OnMarch 22 at 5:30pm, the Program for Public Discourse will host a panel composed of religious leaders and thinkers from various faiths to discuss the relationship between abortion and faith in the final spring installment of the Abbey Speaker Series.
Registration is available here.
Panelists
Maharat Ruth Friedman is a member of the inaugural class of Yeshivat Maharat, which is the first institution to ordain Orthodox women as spiritual leaders and halakhic (legal) authorities. She serves as Maharat (clergy) at Ohev Sholom – The National Synagogue in Washington, DC, where she performs all traditional rabbinic functions. She is also a proud member of the Washington Boards of Rabbis and sits on the Executive Committee of the board of the International Rabbinic Fellowship, of which she is also a member. Maharat Friedman is also a founding member of the Beltway VAAD. She and her husband Yoni are the proud parents of Ezra, Jobe and Evie, and their four-legged princess, Cocoa.

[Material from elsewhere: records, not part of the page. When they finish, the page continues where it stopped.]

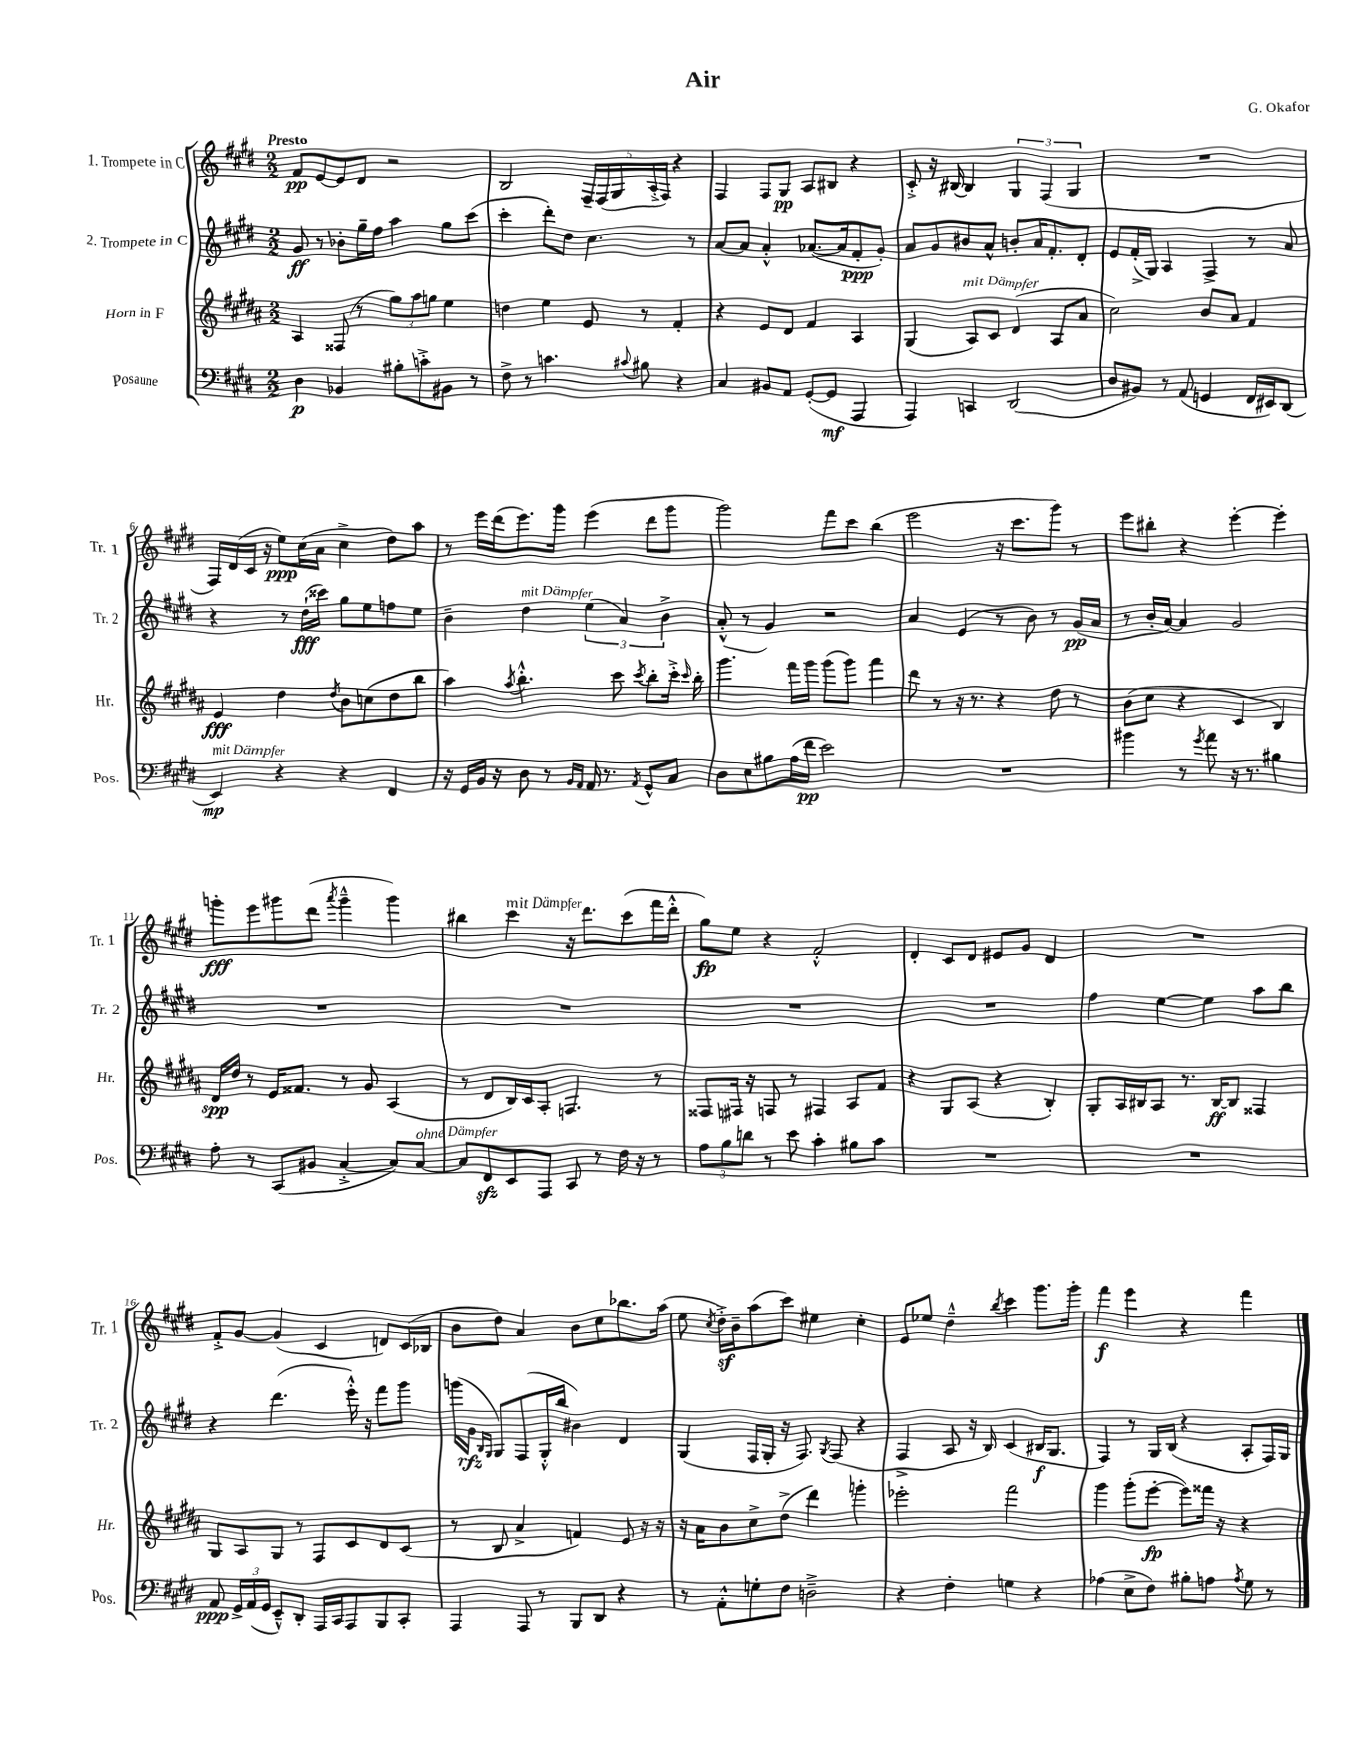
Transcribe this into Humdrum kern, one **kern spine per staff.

**kern	**kern	**kern	**kern
*staff4	*staff3	*staff2	*staff1
*clefF4	*clefG2	*clefG2	*clefG2
*k[f#c#g#d#]	*k[f#c#g#d#a#]	*k[f#c#g#d#]	*k[f#c#g#d#]
*M2/2	*M2/2	*M2/2	*M2/2
4D#\	4A#/	8g#/	8f#/L
.	.	8r	[8e/
4BB-/	(8F##/	8b-'\L	8e/]
.	8r	16gg#~\L	8d#/J
.	.	16ff#\JJ	.
8B#'\L	12gg#\L)	4aa\	2r
.	12aa#\	.	.
8c'^\	.	.	.
.	12gg\J	.	.
8BB#\J	4ee\	8gg#\L	.
8r	.	(8ccc#\J	.
=	=	=	=
8F#^\	4dd\	4ccc#'\	2B/
8r	.	.	.
4.c\	4ee\	8ddd#'\L)	.
.	.	8dd#\J	.
.	8e/	4.cc#\	20F#~/LL
.	.	.	(20F#/
.	.	.	20G#/
8qqc#/	.	.	.
8B#\	8r	.	.
.	.	.	20A'^/
.	.	.	20F#/JJ)
4r	4f#'/	.	4r
.	.	8r	.
=	=	=	=
4C#/	4r	[8a/L	4F#/
.	.	8a/]J	.
8BB#/L	8e/L	4a'^^/	8F#/L
8AA/J	8d#/J	.	8G#/J
([8GG#'/L	4f#/	([8.a-/L	8A/L
8GG#/]J	.	.	8B#/J
.	.	16a-/]k	.
4AAA/	4A#/	8f#'/	4r
.	.	8g#'/J)	.
=	=	=	=
4AAA/)	(4G#/	8a/L	8c#'^/
.	.	8g#/	16r
.	.	.	[16B#/
4CC/	8A#/L)	8b#/	4B#/]
.	8c#/J	8a^^/J	.
(2DD#/	(4d#/	8b'/L	6G#/
.	.	16a/K	.
.	.	.	(6F#/
.	.	8.f#'/	.
.	8A#/L	.	.
.	.	.	6G#/
.	8a#/J	8d#'/J	.
=	=	=	=
8D#/L	2cc#\)	8e/L	1r
8BB#/J)	.	(16f#'^/L	.
.	.	16G#/JJ)	.
8r	.	4A/	.
(8AA/	.	.	.
4GG/	8b/L	4F#^/	.
.	8a#/J	.	.
16FF#/LL	4f#/	8r	.
16EE#/J)	.	.	.
(8DD#/J	.	8a/	.
=	=	=	=
4EE/)	4e/	4r	16F#/LL)
.	.	.	(16d#/
.	.	.	16c#/JJ
.	.	.	16r
4r	4dd#\	8r	8ee\L)
.	.	(16dd#`\LL	(16cc#\L
.	.	16ccc##\JJ)	16a\JJ
.	8qdd#/	.	.
4r	8b\L	8gg#\L	4cc#^\
.	(8cc\	8ee\	.
4FF#/	8dd#\	8ff\	8dd#\L)
.	8bb\J	8ee\J	8aa\J
=	=	=	=
16r	4aa#\)	4b~\	8r
16GG#/LL	.	.	.
16BB/JJ	.	.	16eee\LL
16r	.	.	(16ddd#\J
.	8qaa#/	.	.
8D#\	4.bb'^^\	4dd#\	8.eee\)
8r	.	.	.
.	.	.	16ggg#\Jk
16qqBB/LL	.	.	.
16qqAA/JJ	.	.	.
16AA/	.	(6ee\	(4eee\
8.r	.	.	.
.	8ccc#\	.	.
.	.	6a/)	.
8qAA/	8qccc#/	.	.
8GG#^^/L	8bb'\L	.	8ddd#\L
.	.	6b^\	.
8C#/J	16ccc#'^\Jk	.	8ggg#\J
.	16qqccc#/	.	.
.	16bb'\	.	.
=	=	=	=
8D#\L	4.ggg#\	(8a'^^/	2ggg#\)
8E\	.	8r	.
8B#\	.	4g#/)	.
(16A\L	16fff#\LL	.	.
16f#\JJ	16ggg#\JJ	.	.
2e\)	(8ggg#\L	2r	8fff#\L
.	8ggg#\J)	.	8ccc#\J
.	4fff#\	.	(4bb\
=	=	=	=
1r	8ddd#\	4a/	2eee\
.	8r	.	.
.	16r	(4e/	.
.	8.r	.	.
.	4r	8r	16r
.	.	.	8.ccc#\L
.	.	8b\)	.
.	8dd#\	8r	8ggg#\J)
.	8r	(16g#/LL	8r
.	.	16a/JJ	.
=	=	=	=
4b#\	(8b\L	8r	8eee\L
.	8cc#\J	16b'/LL	8bb#'\J
.	.	[16a/JJ)	.
8r	4r	4a/]	4r
8qg#/	.	.	.
8a\	.	.	.
16r	4c#/	2g#/	[4eee'\
8.r	.	.	.
4B#\	4B/)	.	4eee'\]
=	=	=	=
8A'\	16d#/LL	1r	8ggg'\L
.	16dd#/JJ	.	.
8r	8r	.	8eee\
(8CC#/L	16e/LK	.	8ggg#\
.	8.f##/J	.	.
8BB#/J	.	.	(8ddd#\J
.	.	.	8qaaa/
[4C#'^/	8r	.	4ggg#~^^\
.	8g#/	.	.
8C#/]L)	(4A#/	.	4ggg#\)
[8C#/J	.	.	.
=	=	=	=
8C#/]L	8r	1r	4bb#\
8FF#/	8d#/L	.	.
8EE/	16B/L)	.	4ccc#\
.	16c#/J	.	.
8AAA/J	8A#'/J	.	.
8CC#/	4.F/	.	16r
.	.	.	8.ddd#\L
8r	.	.	.
16F#\	.	.	(8ccc#\
16r	.	.	.
8r	8r	.	16fff#\L
.	.	.	16ddd#'^^\JJ
=	=	=	=
12A\L	8F##/L	1r	8gg#\L)
12B\	.	.	.
.	16F#/Jk	.	8ee\J
12d\J	.	.	.
.	16r	.	.
8r	8F/	.	4r
8e\	8r	.	.
4c#'\	4F#/	.	2f#'^^/
8B#\L	8A#/L	.	.
8c#\J	8f#/J	.	.
=	=	=	=
1r	4r	1r	4d#'/
.	8G#/L	.	8c#/L
.	(8A#/J	.	8d#/J
.	4r	.	8e#/L
.	.	.	8g#/J
.	4B'/)	.	4d#/
=	=	=	=
1r	8G#'/L	4ff#\	1r
.	16A#/L	.	.
.	16B#/J	.	.
.	8A#/J	[4ee\	.
.	8.r	.	.
.	.	4ee\]	.
.	[16B#/LK	.	.
.	8B#/]J	.	.
.	4F##/	8aa\L	.
.	.	8bb\J	.
=	=	=	=
8AA/	8G#/L	4r	8f#'^/L
24GG#^/LL	8A#/	.	[8g#/J
(24AA/	.	.	.
24GG#/JJ	.	.	.
8EE~^^/L)	8G#/J	(4.ddd#\	(4g#/]
8DD#'/J	8r	.	.
16AAA/LL	8F#/L	.	4c#/
16CC#/J	.	.	.
8AAA/	8c#/	16eee'^^\)	.
.	.	16r	.
8BBB/	8d#/	8fff#\L	8d/L)
8CC#'/J	(8c#/J	8ggg#\J	(16c#/L
.	.	.	16B-/JJ
=	=	=	=
4AAA/	8r	(16ggg\LL	8b\L
.	.	16g#\JJ	.
.	.	16qqB/LL	.
.	.	16qqG#/JJ	.
.	8B/	8G#/L)	8dd#\J)
8AAA/	4a#^/	(8F#/	4a/
8r	.	16G#'^^/L	.
.	.	16bb/JJ	.
8BBB/L	4f/)	4b#\)	8b\L
8DD#/J	.	.	8cc#\
4r	8e/	4d#/	8.bb-\
.	16r	.	.
.	16r	.	(16aa\Jk
=	=	=	=
8r	16r	(4G#/	8ee\
.	16a#\LK	.	.
.	.	.	8qcc#/
8AA'^^\L	8b\	.	16dd#'^\LL)
.	.	.	16b~\J
8G'\	8cc#^\	16F#/LL	(8aa\
.	.	16G#'/JJ	.
8F#\J	(8dd#^\J	16r	8ccc#\J)
.	.	8.F#/)	.
2D~^\	4ddd#\)	.	4ee#\
.	.	8qG#/	.
.	.	(8F#/	.
.	4ggg'\	4r	4cc#'\
=	=	=	=
4r	2eee-'\	4F#^/	8e/L
.	.	.	8ee-/J
4F#'\	.	8A/	4dd#~^^\
.	.	16r	.
.	.	16B/)	.
.	.	.	8qbb/
4G\	2fff#\	(4c#/	4ccc#\
4r	.	16B#/LK	8.ggg#\L
.	.	8.G#/J	.
.	.	.	16ggg#'\Jk
=	=	=	=
(4A-\	4ggg#\	4F#/)	4fff#\
8E^\L	(8ggg#'\L	8r	4eee\
8F#\J)	[8eee'\J	16G#/LL	.
.	.	(16B/JJ	.
8B#'\L	8eee\]L)	4r	4r
8A\J	16fff##\Jk	.	.
.	16r	.	.
8qA/	.	.	.
8G#\	4r	8A'/L	4fff#\
8r	.	16F#/L)	.
.	.	16G#/JJ	.
==	==	==	==
*-	*-	*-	*-
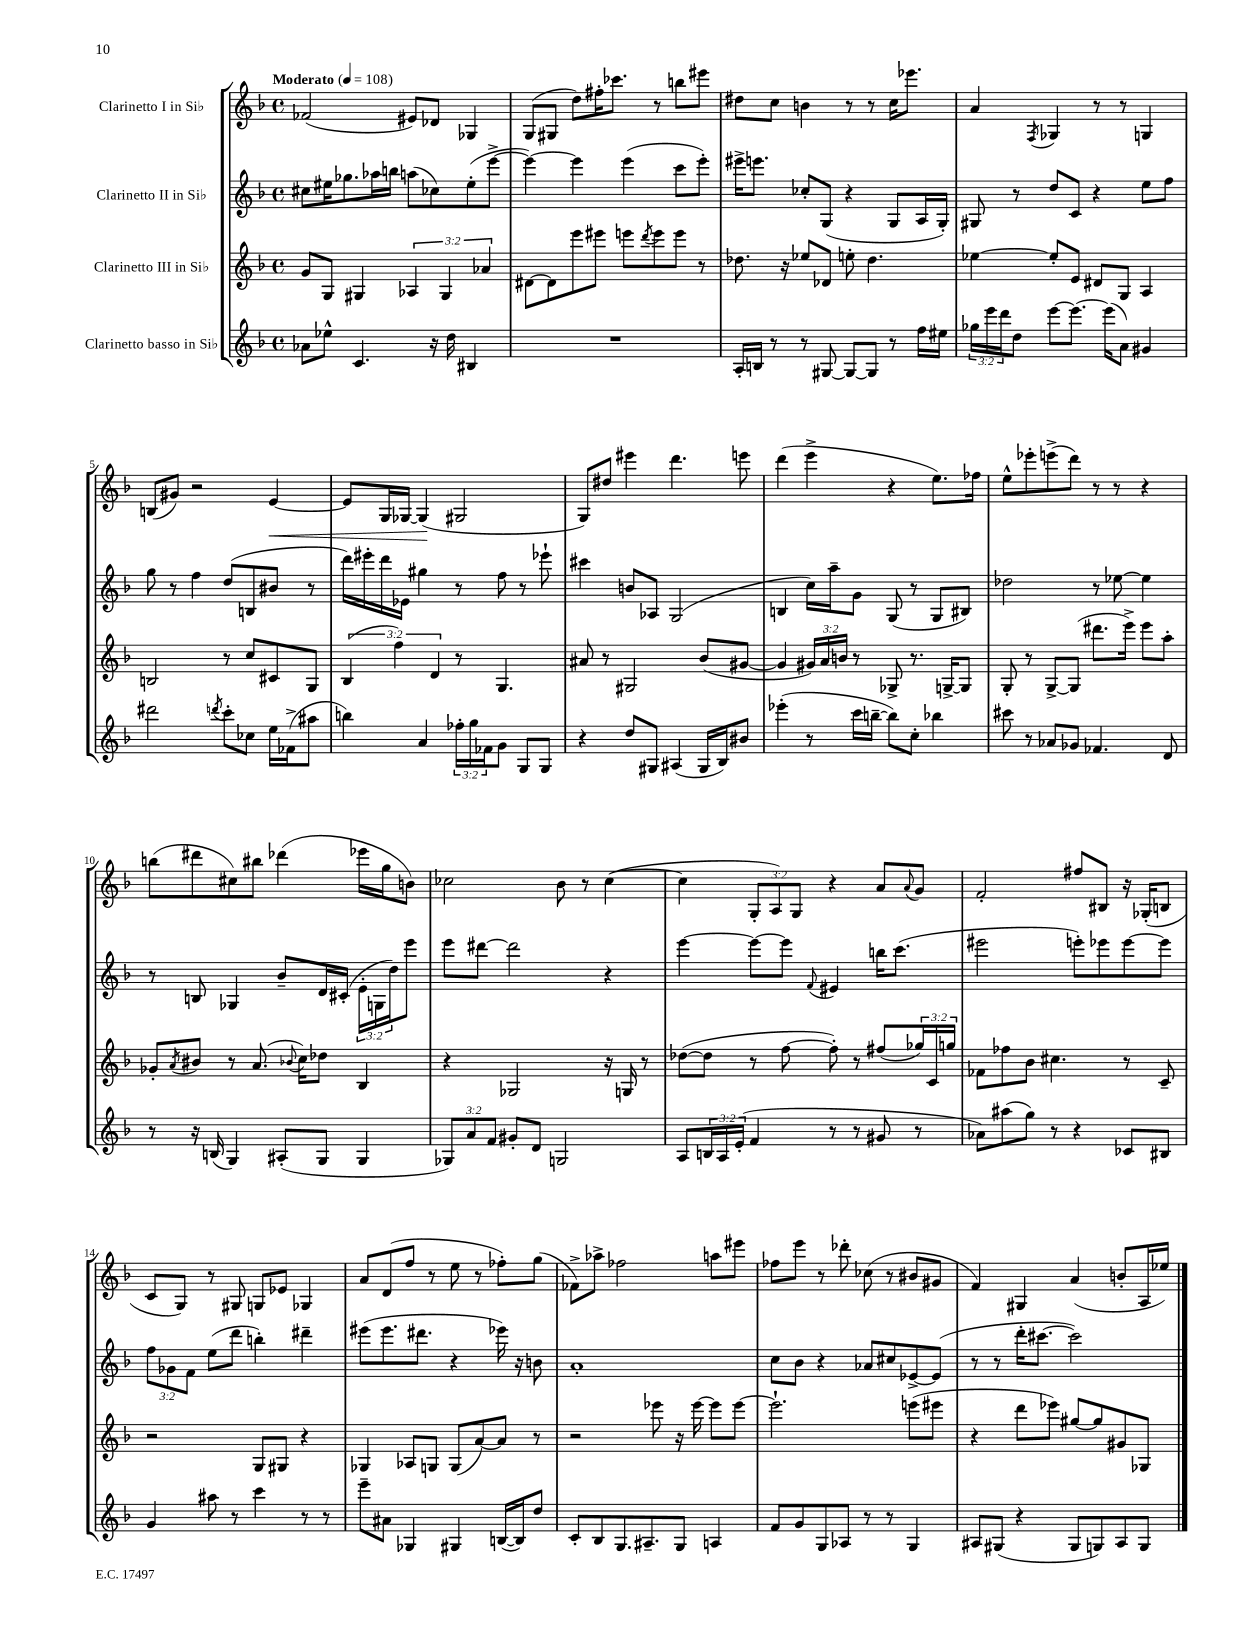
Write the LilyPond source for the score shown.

<<
\new StaffGroup <<
\new Staff = "s0" \with { instrumentName = "Clarinetto I in Sib" } {
    \clef treble \key f \major \defaultTimeSignature \time 4/4 \override Staff.TupletNumber.text = #tuplet-number::calc-fraction-text \tempo "Moderato" 4 = 108
    fes'2( eis'8) des'8 ges4 |
    g8( gis8 d''8) fis''16-. ces'''8. r8 b''8 eis'''8 |
    dis''8 c''8 b'4 r8 r8 c''16 ees'''8. |
    a'4 \acciaccatura { f8 } ges4 r8 r8 g4 |
    b8( gis'8) r2 e'4~\< |
    e'8 g16 ges16~ ges4\!( gis2 |
    g8) dis''8 eis'''4 d'''4. e'''8 |
    d'''4( e'''4-> r4 e''8.) fes''16 |
    e''8-^ ees'''8-. e'''8->( d'''8) r8 r8 r4 |
    b''8( dis'''8 cis''8) bis''8 des'''4( ees'''16 g''16 b'8) |
    ces''2 bes'8 r8 ces''4~( |
    ces''4 \tuplet 3/2 { g8-. a8) g8 } r4 a'8 \appoggiatura { a'8 } g'8 |
    f'2-. fis''8 bis8 r16 ges16-.( b8 |
    c'8 g8) r8 gis8 g8 ees'8 ges4 |
    a'8 d'8( f''8 r8 e''8 r8 fes''8-.) g''8( |
    fes'8->) aes''8-> fes''2 a''8 eis'''8 |
    fes''8 e'''8 r8 des'''8-. ces''8( r8 bis'8 gis'8 |
    f'4) gis4 a'4( b'8-. a16 ees''16) \bar "|." |
}
\new Staff = "s1" \with { instrumentName = "Clarinetto II in Sib" } {
    \clef treble \key f \major \defaultTimeSignature \time 4/4 \override Staff.TupletNumber.text = #tuplet-number::calc-fraction-text
    cis''8 eis''16 ges''8. aes''16 b''16 a''8( ces''8) eis''8-.( e'''8~-> |
    e'''4~) e'''4 e'''4( c'''8 e'''8-.) |
    eis'''16-> e'''8. ces''8-. g8( r4 g8 a16 g16-.) |
    gis8 r8 d''8 c'8 r4 e''8 f''8 |
    g''8 r8 f''4 d''8( b8 bis'8 r8 |
    d'''16) eis'''16-. d'''16 ees'16 gis''4 r8 f''8 r8 ees'''8-! |
    cis'''4 b'8 aes8 g2( |
    b4 c''16) a''16-- g'8 g8( r8 g8 bis8) |
    des''2 r8 ees''8~ ees''4 |
    r8 b8 ges4 bes'8-- d'16 cis'16-.( \tuplet 3/2 { e'16-. g16 d''16) } e'''8 |
    e'''8 dis'''8~ dis'''2 r4 |
    e'''4~ e'''8~ e'''8 \appoggiatura { f'8 } eis'4 b''16 c'''8.( |
    eis'''2 e'''8-.) ees'''8 ees'''8~ ees'''8 |
    \tuplet 3/2 { f''8 ges'8 f'8 } e''8( d'''8 b''4-.) dis'''4-- |
    eis'''8( eis'''8. dis'''8. r4 ees'''16) r16 b'8 |
    a'1-. |
    c''8 bes'8 r4 aes'8 cis''8 ees'8~-> ees'8( |
    r8 r8 d'''16-. cis'''8.~ cis'''2) \bar "|." |
}
\new Staff = "s2" \with { instrumentName = "Clarinetto III in Sib" } {
    \clef treble \key f \major \defaultTimeSignature \time 4/4 \override Staff.TupletNumber.text = #tuplet-number::calc-fraction-text
    g'8 g8 gis4 \tuplet 3/2 { aes4 gis4 aes'4 } |
    dis'8~ dis'8 e'''8 eis'''8 e'''8 \acciaccatura { d'''8 } e'''8 e'''8 r8 |
    des''8. r16 ees''8 des'8 e''8-. des''4. |
    ees''4~ ees''8-. e'8 dis'8 g8 a4 |
    b2 r8 c''8 cis'8 g8 |
    \tuplet 3/2 { bes4( f''4) d'4 } r8 g4. |
    ais'8 r8 gis2 bes'8( gis'8~ |
    gis'4 \tuplet 3/2 { gis'16) a'16 b'16 } r8 ges8-> r8. g16~-> g8 |
    g8-. r8 g8~-> g8( dis'''8. e'''16->) e'''8 a''8-. |
    ges'8-. \acciaccatura { a'8 } bis'8 r8 a'8.( \appoggiatura { bes'8 } c''16) des''8 bes4 |
    r4 ges2 r16 g16 r8 |
    des''8~( des''8 r8 f''8~ f''8-.) r8 fis''8( \tuplet 3/2 { ges''16) c'16 g''16 } |
    fes'8 fes''8 bes'8 cis''4. r8 c'8-- |
    r2 g8 gis8 r4 |
    ges4 aes8 g8 g8( a'8~) a'8 r8 |
    r2 ees'''8 r16 ees'''16~ ees'''8 ees'''8~ |
    ees'''2.-! e'''8( eis'''8 |
    r4 d'''8 ees'''8) gis''8~ gis''8 gis'8 ges8 \bar "|." |
}
\new Staff = "s3" \with { instrumentName = "Clarinetto basso in Sib" } {
    \clef treble \key f \major \defaultTimeSignature \time 4/4 \override Staff.TupletNumber.text = #tuplet-number::calc-fraction-text
    aes'8 ees''8-^ c'4. r16 d''16 bis4 |
    R1 |
    a16-. b16 r8 r8 gis8~ gis8~ gis8 r8 f''16 eis''16 |
    \tuplet 3/2 { ges''16 e'''16 d'''16 } d''8 e'''8~ e'''8.~ e'''16( a'8) gis'4 |
    dis'''2 \acciaccatura { d'''8 } c'''8-. ces''8 e''16 fes'16->( ais''8 |
    b''4) a'4 \tuplet 3/2 { fes''16-. g''16 fes'16 } g'8 g8 g8 |
    r4 d''8 gis8 ais4( gis16 bes16) bis'8 |
    ees'''4-.( r8 c'''16 b''16~-- b''8) c''8-. bes''4 |
    cis'''8 r8 aes'8 ges'8 fes'4. d'8 |
    r8 r16 b16( g4) ais8-.( g8 g4 |
    \tuplet 3/2 { ges8) a'8 f'8 } gis'8-. d'8 g2 |
    a8 \tuplet 3/2 { b16 a16 e'16-.( } f'4 r8 r8 gis'8 r8 |
    aes'8) ais''8( g''8) r8 r4 ces'8 bis8 |
    g'4 ais''8 r8 c'''4 r8 r8 |
    e'''8-- ais'8 ges4 gis4 b16~( b16) d''8 |
    c'8-. bes8 g8. ais8.-- g8 a4 |
    f'8 g'8 g8 aes8 r8 r8 g4 |
    ais8 gis8( r4 gis8 g8) ais8 g8 \bar "|." |
}
>>
>>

Lauren W. Reliford, MSW is a passionate and mission-oriented public and population health professional focused on bridging the gap between social theory, spirituality, research, and practice and bringing them to the forefront of our major policy decisions. She currently serves as Political Director for Sojourners, an ecumenical Christian organization that seeks to discover the intersection of faith, politics, and culture through our magazine and putting that faith into action for social justice through our mobilizing work.
Leah Libresco Sargeant is the author of Arriving at Amen and Building the Benedict Option. She is a convert from atheism to Catholicism who has worked as a policy analyst, a data journalist, and a curriculum developer at an organization teaching “defensive driving for your brain.” Her writing has appeared in The New York Times, The Washington Post, Plough, Comment, First Things, America, and other outlets. She runs Other Feminisms, a substack community focused on the dignity of dependence.
Moderator:
Mara Buchbinder is a professor and vice chair of the department of social medicine at the UNC School of Medicine. She is also an adjunct professor of anthropology. She is a medical anthropologist whose work focuses on how patients, families, and healthcare providers navigate social and ethical challenges resulting from changes in medical technology, law, and health policy. Dr. Buchbinder is the author of Scripting Death: Stories of Assisted Dying in America and All in Your Head: Making Sense of Pediatric Pain, as well as the co-author of Saving Babies? The Consequences of Newborn Genetic Screening. Her research has been funded by the National Institutes of Health, the National Science Foundation, the Greenwall Foundation, and the Wenner-Gren Foundation.